For Sullivan, cemeteries played an important role in her life from an early age. “Because I was going there as a little kid, I was always taught to appreciate the art on the gravestones. I was practicing my numbers on them, practicing my reading.”
Pretty soon, Sullivan was doing gravestone rubbings as a way of bringing home the designs on the colonial tombstones. “I wanted more than just pieces of paper—I wanted the whole thing,” she said. “I have an art history education and a background in small antique restoration. So I took what I knew, took my education and put it to work to develop a process that I could take into the cemetery and create replicas.” This led Sullivan to startGravestone Girls, a company which “create[s] decorative artwork using the beautiful and primitive images carved on olde New England gravestones.”

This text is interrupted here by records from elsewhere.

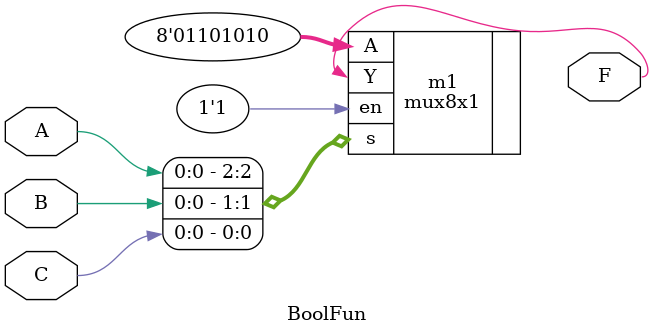
<source format=v>
`timescale 1ns / 1ps


module BoolFun(output F, input A,B,C);

    mux8x1 m1(.Y(F), .A(8'b01101010), .s({A,B,C}), .en(1'b1));  // F(A,B,C) = m(1,3,5,6)
    
endmodule

</source>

Beyond providing the impetus to start Gravestone Girls—which, over the past 15 years, has grown into a full time job for Sullivan—this fondness for cemeteries led her to join theAssociation for Gravestone Studies (AGS), an organization that promotes the artistic and historical study of gravestones.
Founded in 1977, AGS has approximately 1,000 members and brings together headstone aficionados who approach the subject from the perspectives of “art, history, genealogy, archaeology, anthropology, conservation, or material culture.” According to Sullivan, “membership of the AGS is vast. Everything from hobbyists to educators with PhDs. There’s conservators and artists and everybody in between. You’d be amazed at how many niches there are in that genre.”

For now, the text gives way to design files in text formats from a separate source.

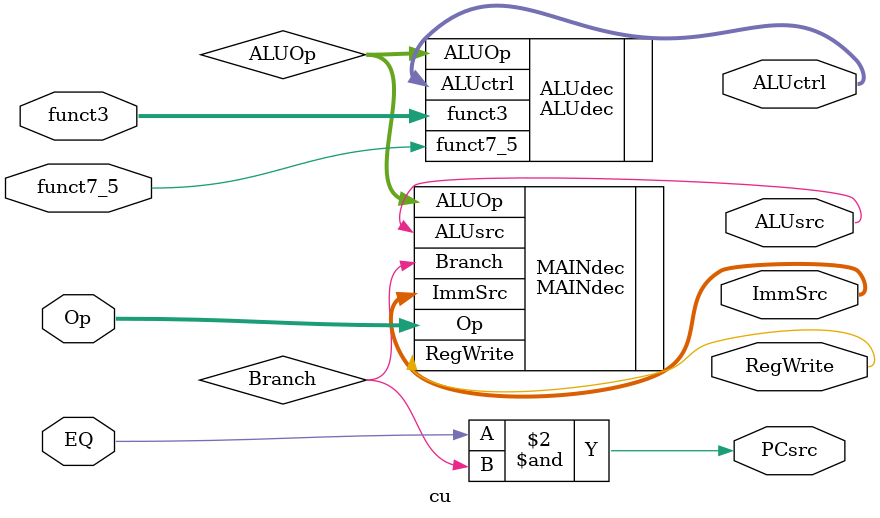
<source format=sv>
module cu (
    input logic                     EQ,         //high for OpA == OpB
    input logic     [6:0]           Op,         //Ins[6:0]
    input logic     [2:0]           funct3,     //Ins[14:12]
    input logic                     funct7_5,   //Ins[30]
    output logic                    RegWrite,   //Write enable for the register file
    output logic    [2:0]           ALUctrl,    //Configures ALU for required operation
    output logic                    ALUsrc,     //Selects register or immediate operand 
    output logic    [1:0]           ImmSrc,     //Controls sign extension block
    output logic                    PCsrc       //Selects PC addressing between PC:=PC+4 and PC:=Imm32
);

logic   [1:0]         ALUOp;
logic                 Branch;

ALUdec ALUdec (
    .ALUOp(ALUOp),
    .funct3(funct3),
    .funct7_5(funct7_5),
    .ALUctrl(ALUctrl)
);

MAINdec MAINdec (
    .Op(Op),
    .RegWrite(RegWrite),
    .ALUsrc(ALUsrc),
    .ALUOp(ALUOp),
    .ImmSrc(ImmSrc),
    .Branch(Branch)  
);

//PCsrc logic
always_comb
    PCsrc = EQ & Branch;


endmodule

</source>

Photo courtesy of Brenda Sullivan
Bob Drinkwater, a founding member of AGS, refers to the organization’s approach as “multidisciplinary.” Drinkwater is on the organization’s Board of Trustees and even served as President at one time. Today, he a co-chair for the annual conference. According to Drinkwater, enthusiasm for all things colonial around the 1976 bicentennial led to spike in interest in gravestone studies that proved integral to the founding of AGS. “We rode that wave for a decade or so.”